I have always taken inspiration from the women in my life.
From when I was a very young child, I always noted how people interacted with each other. I knew what my mom meant and she didn’t have to say much, to me, my father or anyone else in the family. My aunts conveyed love in different ways – one did it with brownies, the other, with challenges to me, her children, and my cousins.
I had cousins who were very influential and more relatives in an extended family who led without ever letting anyone know that they were being led. Women who did what was expected, did a bit covertly to get what was needed for the sitjation, some who achieved just by believing in the power of support.
This past week, for me, was the end of an era. I had said goodbye to my mother’s sister, my uncle’s wife. And although I still have the gift of many of my mother’s friends from younger years (some from her childhood), on Sunday, we lost the last of my wife’s aunts.
So why are you writing this post, you ask….
I write this post, along with the others I have written here for my Aunt Flo, Mother Theresa, and my own mother. I write this post with the title “How fortunate were we” because her name reflected that – Fortunata; we all called Fay, Aunt Fay, even Uncle Fay (my brother-in-law’s pet name for her).
A long and winding history with Aunt Fay and her family, I had known her for at least the last thirty years of my life. She went from being my friend’s aunt to a welcoming hostess, to a business advisor and confidante, to one of the best friends a person could have. And although we were quite different in age, I looked to Aunt Fay because she embodied so much of what women of her generation were never supposed to achieve.
She was the second child of three, born to immigrant parents in Brooklyn. She lived through The Great Depression, World War 2, Korea, Vietnam, 9/11, and plenty of global issues, good and bad; technology, transportation, and communication innovations along with the change empowerment, education, and expectations for everyone. She wanted to go to college and did, with her parents’ blessings and encouragement. She changed majors and found a life-long love for numbers and business.
She was Valedictorian for her graduating class; she earned her CPA license in 1961, which she held until a few years ago.
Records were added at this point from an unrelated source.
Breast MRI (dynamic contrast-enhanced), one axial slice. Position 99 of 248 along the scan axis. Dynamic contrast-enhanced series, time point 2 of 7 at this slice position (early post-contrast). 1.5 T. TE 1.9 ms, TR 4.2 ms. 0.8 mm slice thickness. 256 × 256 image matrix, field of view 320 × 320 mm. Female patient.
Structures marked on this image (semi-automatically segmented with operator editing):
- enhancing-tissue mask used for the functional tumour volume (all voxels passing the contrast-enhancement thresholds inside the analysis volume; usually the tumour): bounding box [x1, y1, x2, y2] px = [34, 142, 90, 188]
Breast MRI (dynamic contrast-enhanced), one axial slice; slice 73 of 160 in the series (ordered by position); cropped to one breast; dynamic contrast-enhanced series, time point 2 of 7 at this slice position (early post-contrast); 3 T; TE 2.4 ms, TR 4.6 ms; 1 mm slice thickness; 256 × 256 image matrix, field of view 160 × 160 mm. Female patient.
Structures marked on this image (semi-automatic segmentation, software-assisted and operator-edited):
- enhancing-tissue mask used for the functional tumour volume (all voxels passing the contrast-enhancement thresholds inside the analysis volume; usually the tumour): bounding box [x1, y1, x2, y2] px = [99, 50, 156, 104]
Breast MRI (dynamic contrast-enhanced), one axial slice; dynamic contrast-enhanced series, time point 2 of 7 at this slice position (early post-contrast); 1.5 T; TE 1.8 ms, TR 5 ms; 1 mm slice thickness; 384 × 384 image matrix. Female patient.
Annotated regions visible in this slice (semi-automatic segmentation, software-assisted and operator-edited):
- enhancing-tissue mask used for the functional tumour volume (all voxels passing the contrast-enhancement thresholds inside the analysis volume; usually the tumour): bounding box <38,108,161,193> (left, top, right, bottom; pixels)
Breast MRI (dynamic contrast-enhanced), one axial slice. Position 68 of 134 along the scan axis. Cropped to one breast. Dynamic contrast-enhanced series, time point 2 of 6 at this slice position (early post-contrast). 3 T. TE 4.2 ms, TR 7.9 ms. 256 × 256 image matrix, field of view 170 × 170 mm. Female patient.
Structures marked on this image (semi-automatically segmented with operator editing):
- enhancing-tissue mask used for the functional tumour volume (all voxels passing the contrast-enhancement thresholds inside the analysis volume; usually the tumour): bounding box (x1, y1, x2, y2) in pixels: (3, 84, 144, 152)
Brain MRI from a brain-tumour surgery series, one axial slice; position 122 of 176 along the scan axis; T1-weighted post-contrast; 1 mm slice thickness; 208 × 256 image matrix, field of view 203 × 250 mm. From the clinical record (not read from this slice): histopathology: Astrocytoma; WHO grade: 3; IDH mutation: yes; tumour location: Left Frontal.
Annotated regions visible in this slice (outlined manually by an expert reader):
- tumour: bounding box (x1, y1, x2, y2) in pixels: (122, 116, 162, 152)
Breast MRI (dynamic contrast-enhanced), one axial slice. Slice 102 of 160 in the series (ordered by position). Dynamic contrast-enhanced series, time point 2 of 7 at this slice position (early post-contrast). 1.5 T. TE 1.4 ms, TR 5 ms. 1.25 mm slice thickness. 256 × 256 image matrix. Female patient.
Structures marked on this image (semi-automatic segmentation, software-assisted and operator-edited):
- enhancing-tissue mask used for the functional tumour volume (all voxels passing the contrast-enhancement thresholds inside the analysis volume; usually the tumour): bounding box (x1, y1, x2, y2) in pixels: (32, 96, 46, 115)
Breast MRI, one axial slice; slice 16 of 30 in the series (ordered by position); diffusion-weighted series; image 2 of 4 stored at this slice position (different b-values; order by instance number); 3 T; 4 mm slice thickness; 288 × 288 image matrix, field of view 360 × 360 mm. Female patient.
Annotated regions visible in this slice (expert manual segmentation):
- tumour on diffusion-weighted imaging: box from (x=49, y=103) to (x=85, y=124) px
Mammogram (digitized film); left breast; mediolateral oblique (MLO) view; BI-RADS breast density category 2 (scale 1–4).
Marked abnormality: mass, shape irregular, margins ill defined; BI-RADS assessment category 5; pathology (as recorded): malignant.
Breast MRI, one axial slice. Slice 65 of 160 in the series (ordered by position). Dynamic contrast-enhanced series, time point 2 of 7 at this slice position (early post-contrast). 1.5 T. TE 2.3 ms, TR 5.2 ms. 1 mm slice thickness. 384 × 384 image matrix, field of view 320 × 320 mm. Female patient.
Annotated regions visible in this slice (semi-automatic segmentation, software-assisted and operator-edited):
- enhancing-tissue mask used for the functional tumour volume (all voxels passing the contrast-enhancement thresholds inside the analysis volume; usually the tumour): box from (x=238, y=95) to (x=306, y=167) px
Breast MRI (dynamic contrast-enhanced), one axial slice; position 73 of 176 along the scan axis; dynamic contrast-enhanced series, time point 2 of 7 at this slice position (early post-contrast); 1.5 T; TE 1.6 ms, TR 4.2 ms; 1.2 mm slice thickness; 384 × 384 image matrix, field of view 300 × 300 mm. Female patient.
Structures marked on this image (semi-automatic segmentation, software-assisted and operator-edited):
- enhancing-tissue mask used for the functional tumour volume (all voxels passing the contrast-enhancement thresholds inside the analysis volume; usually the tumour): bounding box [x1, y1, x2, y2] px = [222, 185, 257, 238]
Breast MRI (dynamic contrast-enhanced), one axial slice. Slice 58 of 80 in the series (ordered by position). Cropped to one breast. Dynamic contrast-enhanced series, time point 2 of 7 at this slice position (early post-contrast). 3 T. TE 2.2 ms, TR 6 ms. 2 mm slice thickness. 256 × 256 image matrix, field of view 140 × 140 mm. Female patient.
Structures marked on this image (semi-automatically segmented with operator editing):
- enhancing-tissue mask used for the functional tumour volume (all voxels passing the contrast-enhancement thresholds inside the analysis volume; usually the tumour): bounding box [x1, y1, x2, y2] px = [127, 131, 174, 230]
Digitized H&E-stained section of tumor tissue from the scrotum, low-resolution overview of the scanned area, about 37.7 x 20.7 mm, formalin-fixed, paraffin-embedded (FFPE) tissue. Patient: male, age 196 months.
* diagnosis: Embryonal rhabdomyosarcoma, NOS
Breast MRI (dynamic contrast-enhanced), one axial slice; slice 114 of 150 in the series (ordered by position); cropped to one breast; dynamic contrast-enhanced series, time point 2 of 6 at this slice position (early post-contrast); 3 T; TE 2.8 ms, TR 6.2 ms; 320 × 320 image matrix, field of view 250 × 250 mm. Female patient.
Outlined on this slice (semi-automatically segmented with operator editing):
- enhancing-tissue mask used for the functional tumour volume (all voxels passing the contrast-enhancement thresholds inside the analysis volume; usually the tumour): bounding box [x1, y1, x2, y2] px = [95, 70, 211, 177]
She served on the Board of Directors of a prominent hospital and volunteered at many school functions. Along with her husband, she ran one of the most successful dealerships in the Northeast for decades. A mother to five children, grandmother of seven, and great-grandmother of two.
Her faith was always one of the most prominent things in her life. She drove to Mass every day until a few years ago. She took great joy in celebrating with her family, her extended family and was always ready to reminisce about the “good ol’ days”.
But here’s why I have to write about Fortunata, Aunt Fay…
She welcomed me into her family from day one. She didn’t question why she simply said “Grab a plate and help yourself!” And as our friendship grew over the years, Aunt Fay would sit with me for hours and talk about my business, her business, and where things were headed in the world of business. We usually had our conversations over a nice glass of wine or a long after-dinner drink. We often went for dinner with our “Gang” – Age, Mother Theresa, Rae, Grandma – and although our group got smaller as the years went by, we always raised a glass to toast the ones who were no longer with us.
Welcoming was one thing Aunt Fay did so well. The other, for me, was supporting. She supported me like my own mother. She always had words of encouragement for me. When I graduated from the Goldman Sachs 10,000 Small Business Program, she came to the ceremony and told me that she was so proud of me and my accomplishment. We spoke the language of business, the language of women who were ofttimes marginalized, and understood how important it was to have a sounding board, a mentor.
So here’s to my friend, my “drinking buddy”, my Aunt Fay. She was the last of a long line of characters in my wife’s family whom I can say I had the honor of meeting, the pleasure of knowing and the gratefulness of their friendship. When I saw her for what would be the last time a few days before she passed, I said to her “Aunt Fay, we have to go for a drink soon, right?”, she perked up, smiled and said “Absolutely!”
Cheers to my friend who brought me nothing but Buona Fortuna in knowing her.